[Saved data entries]

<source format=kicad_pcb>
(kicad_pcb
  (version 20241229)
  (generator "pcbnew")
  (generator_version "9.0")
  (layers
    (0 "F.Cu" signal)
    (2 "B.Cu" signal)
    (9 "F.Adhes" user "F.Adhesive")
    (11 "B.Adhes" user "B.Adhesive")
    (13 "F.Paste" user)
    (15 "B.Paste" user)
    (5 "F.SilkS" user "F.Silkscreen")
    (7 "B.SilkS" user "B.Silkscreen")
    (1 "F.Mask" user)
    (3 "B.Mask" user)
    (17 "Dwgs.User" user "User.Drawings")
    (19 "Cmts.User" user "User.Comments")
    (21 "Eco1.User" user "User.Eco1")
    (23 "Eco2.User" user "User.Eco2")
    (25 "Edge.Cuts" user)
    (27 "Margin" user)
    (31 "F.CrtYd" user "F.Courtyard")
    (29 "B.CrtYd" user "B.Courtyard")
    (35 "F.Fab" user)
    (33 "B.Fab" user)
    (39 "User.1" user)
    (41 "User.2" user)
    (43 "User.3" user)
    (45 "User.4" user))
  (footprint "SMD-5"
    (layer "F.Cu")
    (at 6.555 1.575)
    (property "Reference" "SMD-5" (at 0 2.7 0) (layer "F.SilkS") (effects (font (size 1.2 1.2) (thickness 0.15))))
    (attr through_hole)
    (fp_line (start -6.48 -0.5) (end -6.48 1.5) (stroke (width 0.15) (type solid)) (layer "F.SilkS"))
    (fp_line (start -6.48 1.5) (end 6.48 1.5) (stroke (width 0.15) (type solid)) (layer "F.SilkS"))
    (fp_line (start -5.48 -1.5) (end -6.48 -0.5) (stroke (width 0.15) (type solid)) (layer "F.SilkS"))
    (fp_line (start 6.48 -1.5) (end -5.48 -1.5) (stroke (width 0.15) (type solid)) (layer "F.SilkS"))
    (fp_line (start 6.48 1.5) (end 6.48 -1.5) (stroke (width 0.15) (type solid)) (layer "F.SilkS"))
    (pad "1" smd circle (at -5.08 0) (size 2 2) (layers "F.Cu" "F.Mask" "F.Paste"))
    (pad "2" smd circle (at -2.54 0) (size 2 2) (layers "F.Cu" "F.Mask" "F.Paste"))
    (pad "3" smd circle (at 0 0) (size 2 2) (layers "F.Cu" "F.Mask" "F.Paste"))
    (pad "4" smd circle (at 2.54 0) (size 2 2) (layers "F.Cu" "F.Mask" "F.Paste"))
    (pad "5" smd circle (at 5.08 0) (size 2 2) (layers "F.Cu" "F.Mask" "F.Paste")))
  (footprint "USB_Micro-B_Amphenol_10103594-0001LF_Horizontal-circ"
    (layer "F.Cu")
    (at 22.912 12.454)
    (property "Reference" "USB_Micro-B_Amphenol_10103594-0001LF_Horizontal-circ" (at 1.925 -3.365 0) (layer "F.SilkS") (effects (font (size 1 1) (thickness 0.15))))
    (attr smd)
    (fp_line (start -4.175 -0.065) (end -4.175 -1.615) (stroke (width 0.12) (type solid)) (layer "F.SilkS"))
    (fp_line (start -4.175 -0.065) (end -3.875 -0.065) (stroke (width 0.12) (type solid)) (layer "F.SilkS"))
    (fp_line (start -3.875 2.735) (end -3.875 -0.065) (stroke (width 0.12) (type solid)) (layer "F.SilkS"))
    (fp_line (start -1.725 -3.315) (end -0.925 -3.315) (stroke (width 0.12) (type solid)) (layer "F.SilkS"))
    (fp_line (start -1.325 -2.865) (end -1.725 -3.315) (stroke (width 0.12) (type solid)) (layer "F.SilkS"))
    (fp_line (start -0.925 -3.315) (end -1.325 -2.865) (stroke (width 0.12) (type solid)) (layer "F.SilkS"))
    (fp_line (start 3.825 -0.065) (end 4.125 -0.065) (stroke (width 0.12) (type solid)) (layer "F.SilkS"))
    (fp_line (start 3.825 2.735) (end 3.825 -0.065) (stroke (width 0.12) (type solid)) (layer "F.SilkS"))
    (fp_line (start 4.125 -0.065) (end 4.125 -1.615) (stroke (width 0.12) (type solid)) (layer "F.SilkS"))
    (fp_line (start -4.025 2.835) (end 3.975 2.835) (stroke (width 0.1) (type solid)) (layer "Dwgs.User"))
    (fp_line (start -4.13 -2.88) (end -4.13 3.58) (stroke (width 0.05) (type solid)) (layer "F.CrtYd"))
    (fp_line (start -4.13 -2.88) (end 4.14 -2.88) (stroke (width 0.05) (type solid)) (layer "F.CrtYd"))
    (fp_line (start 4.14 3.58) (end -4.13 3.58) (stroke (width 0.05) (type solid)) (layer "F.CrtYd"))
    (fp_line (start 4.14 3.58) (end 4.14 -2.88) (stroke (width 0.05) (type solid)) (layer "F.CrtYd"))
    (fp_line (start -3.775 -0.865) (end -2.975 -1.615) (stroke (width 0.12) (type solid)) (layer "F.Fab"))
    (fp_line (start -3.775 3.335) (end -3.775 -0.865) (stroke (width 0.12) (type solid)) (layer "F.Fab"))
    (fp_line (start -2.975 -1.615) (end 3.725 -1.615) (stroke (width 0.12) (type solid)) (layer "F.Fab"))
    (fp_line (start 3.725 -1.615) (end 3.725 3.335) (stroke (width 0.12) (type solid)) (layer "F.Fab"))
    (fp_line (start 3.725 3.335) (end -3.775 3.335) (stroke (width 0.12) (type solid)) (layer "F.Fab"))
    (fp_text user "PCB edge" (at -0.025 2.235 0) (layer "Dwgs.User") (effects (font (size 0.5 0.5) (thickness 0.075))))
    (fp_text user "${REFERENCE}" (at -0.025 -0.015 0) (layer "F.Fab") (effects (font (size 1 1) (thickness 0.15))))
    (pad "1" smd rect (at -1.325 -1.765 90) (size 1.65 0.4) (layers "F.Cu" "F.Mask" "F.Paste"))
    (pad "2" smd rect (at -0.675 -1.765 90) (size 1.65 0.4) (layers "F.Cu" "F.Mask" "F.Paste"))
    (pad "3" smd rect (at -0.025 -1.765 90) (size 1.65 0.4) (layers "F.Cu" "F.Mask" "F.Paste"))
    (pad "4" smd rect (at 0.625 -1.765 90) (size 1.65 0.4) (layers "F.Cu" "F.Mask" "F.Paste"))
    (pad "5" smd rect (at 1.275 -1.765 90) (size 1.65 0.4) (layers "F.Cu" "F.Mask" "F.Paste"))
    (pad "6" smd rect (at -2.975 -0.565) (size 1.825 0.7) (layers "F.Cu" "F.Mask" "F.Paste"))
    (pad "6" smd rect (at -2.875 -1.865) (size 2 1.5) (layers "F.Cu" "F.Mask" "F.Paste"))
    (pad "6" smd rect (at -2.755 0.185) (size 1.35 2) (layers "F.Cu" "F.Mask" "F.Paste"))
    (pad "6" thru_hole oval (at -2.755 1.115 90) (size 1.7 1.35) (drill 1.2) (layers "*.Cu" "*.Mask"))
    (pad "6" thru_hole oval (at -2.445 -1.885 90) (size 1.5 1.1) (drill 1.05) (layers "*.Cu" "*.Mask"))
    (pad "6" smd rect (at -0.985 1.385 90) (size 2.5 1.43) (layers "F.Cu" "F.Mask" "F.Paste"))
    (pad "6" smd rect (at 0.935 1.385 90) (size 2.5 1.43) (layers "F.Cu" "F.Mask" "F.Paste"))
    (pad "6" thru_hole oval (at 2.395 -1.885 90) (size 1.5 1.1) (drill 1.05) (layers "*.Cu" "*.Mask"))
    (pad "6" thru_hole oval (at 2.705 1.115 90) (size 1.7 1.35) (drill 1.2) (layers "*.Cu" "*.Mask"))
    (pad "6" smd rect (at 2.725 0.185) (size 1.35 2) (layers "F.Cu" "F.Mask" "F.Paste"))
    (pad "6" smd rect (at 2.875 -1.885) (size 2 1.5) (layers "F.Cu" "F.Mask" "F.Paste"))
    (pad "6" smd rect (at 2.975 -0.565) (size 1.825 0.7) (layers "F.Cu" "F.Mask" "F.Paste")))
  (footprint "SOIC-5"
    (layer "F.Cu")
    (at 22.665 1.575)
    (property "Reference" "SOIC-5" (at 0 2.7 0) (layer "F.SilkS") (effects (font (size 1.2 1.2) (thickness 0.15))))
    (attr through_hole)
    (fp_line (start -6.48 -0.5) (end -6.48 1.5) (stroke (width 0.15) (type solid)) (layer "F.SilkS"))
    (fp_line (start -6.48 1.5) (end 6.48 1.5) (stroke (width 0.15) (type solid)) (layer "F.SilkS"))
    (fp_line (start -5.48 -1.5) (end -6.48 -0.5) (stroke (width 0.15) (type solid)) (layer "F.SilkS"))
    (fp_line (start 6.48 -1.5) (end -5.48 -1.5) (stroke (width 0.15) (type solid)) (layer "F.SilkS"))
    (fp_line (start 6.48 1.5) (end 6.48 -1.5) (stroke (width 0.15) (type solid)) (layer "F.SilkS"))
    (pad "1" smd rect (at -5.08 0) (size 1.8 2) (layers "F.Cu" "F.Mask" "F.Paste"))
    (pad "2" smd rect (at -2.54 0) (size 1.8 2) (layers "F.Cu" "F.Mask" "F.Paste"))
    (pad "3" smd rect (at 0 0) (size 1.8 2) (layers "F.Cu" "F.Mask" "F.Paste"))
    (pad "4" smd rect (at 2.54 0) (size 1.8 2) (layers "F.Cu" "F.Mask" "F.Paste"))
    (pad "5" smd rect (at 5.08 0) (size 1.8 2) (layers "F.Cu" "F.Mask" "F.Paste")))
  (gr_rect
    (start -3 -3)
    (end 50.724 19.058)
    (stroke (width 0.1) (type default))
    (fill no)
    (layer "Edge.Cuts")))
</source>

**Task:**
In the lines above, find each one with "Silkscreen" and list it.

**Solution below:**
    (5 "F.SilkS" user "F.Silkscreen")
    (7 "B.SilkS" user "B.Silkscreen")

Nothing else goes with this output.